Demikian masjid ini menjadi saksi sejarah perjuangan pahlawan bangsa. Sejak didirikan dua abad lalu hingga sekarang sebenarnya konstruski masjid tak pernah dirubah. Walaupun telah mengalami beberapa kali pemugaran tetapi secara keseluruhan banguan masih dipertahankan. Terutama, yang mencerminakan kekunoannya.
Dijelaskan, sebanyak empat soko guru yang berketinggian 8 meter terbuat dari kayu jati di masjid ini masih asli dan belum pernah diganti. Begitu p**a dengan mustoko masjid juga masih yang pertama. Sementara, di bagian belakang masjid ada pusara makam Bupati Ariya Joyonegoro dan isterinya.
Penuturan warga sekitar menceritakan dari dahulu sampai sekarang bangunan masjid memang tak banyak berubah. Dahulu ada imam masjid yang sangat kharismatik, yakni Kyai Haji Mandhur. Karena pengetahuannya dibidang agama, beliau menjadi ulama kesohor dan sangat disegani.

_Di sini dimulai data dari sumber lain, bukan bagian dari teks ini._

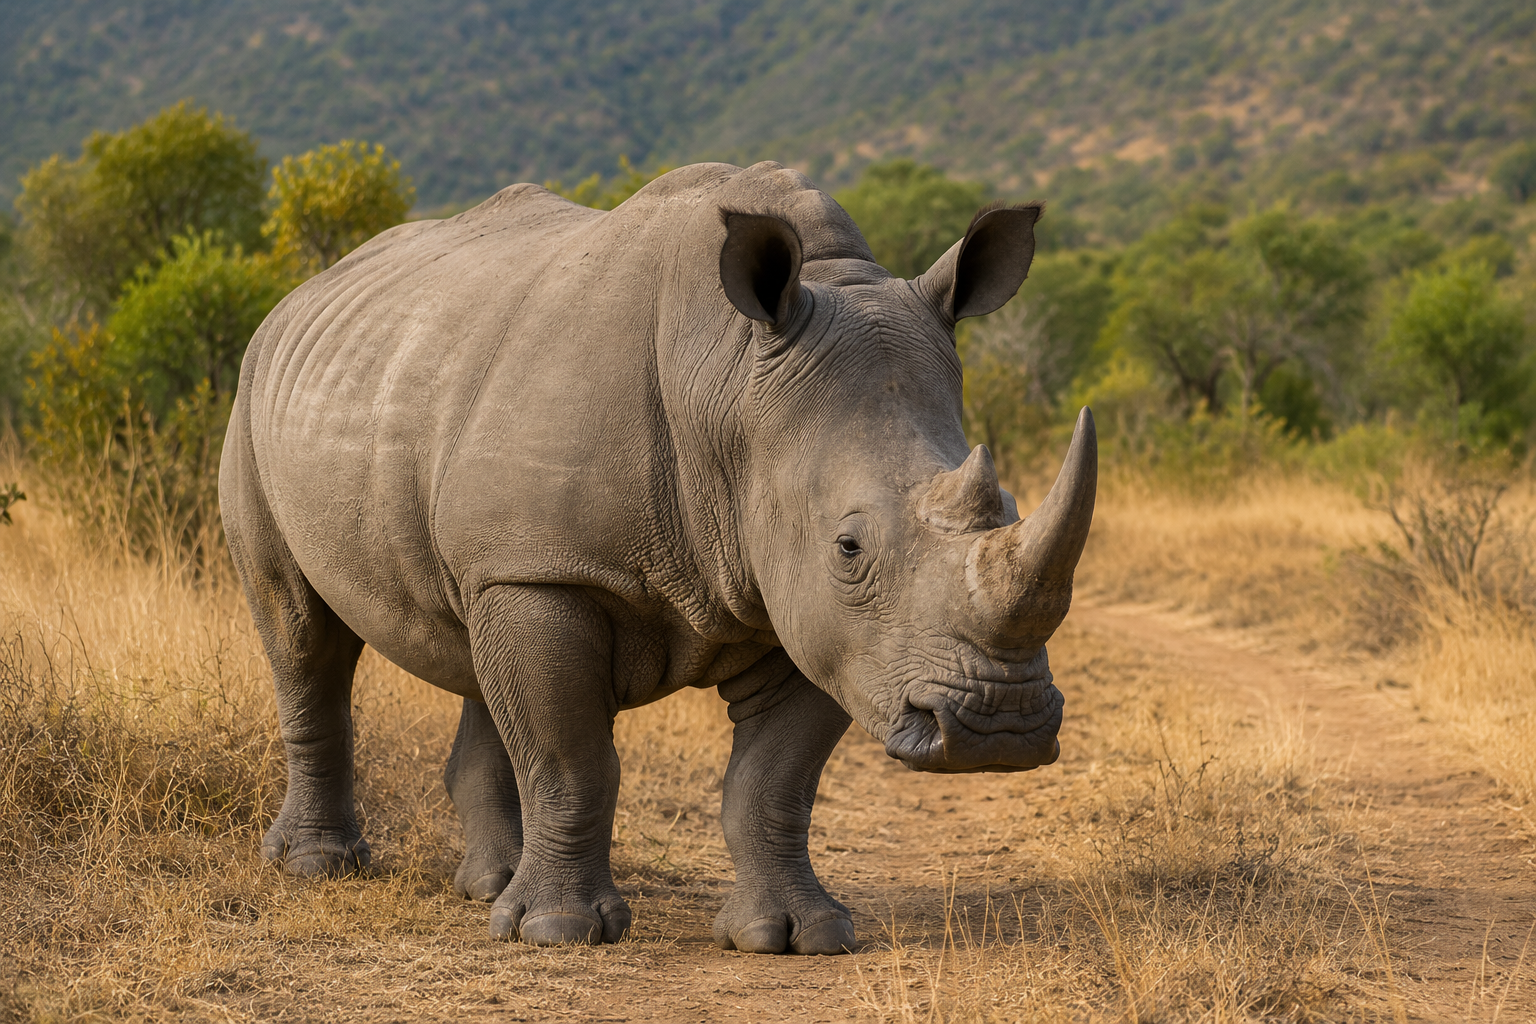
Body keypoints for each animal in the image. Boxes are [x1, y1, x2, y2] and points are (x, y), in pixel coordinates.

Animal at [220, 160, 1096, 955]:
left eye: (1007, 506)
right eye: (850, 546)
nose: (999, 729)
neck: (732, 381)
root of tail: (297, 297)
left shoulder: (812, 613)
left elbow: (773, 781)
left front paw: (796, 936)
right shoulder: (551, 568)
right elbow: (572, 760)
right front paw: (558, 933)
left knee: (476, 646)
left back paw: (490, 886)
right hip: (257, 395)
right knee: (301, 632)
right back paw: (320, 867)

Masjid yang dulu bernama Jami atau berarti besar ini memiliki kapasitas untuk lebih dari 2000 orang jamaah. Masjid Agung Darussalam tak hanya megah dalam bentuk bangunannya saja, tetapi makmur dalam kegiatan dan jumlah jamaahnya. Selain untuk salat berjamaah, dan pengajian juga digunakan sebagai taman pendidikan Al Qur’an (TPA). Di papan pengumuman bahkan telah terjadwal pengajian yang telah disusun setiap harinya.
Namun dimasa pandemi korona ini takmir Masjid Agung Darussalam Temanggung memutuskan untuk mematuhi aturan pemerintah dengan meniadakan shalat berjamaah seperti tarawih, shalat Jumat hingga shalat lima waktu. Kegiatan pengajian yang biasanya ada pun untuk sementara ditidakan, hal ini semata untuk memutus mata rantai penyebaran korona dan harapannya badai pandemi ini segera berlalu, agar masyarakat bisa kembali berjamaah mendekatakan diri kepada Sang Khalik di masjid ini.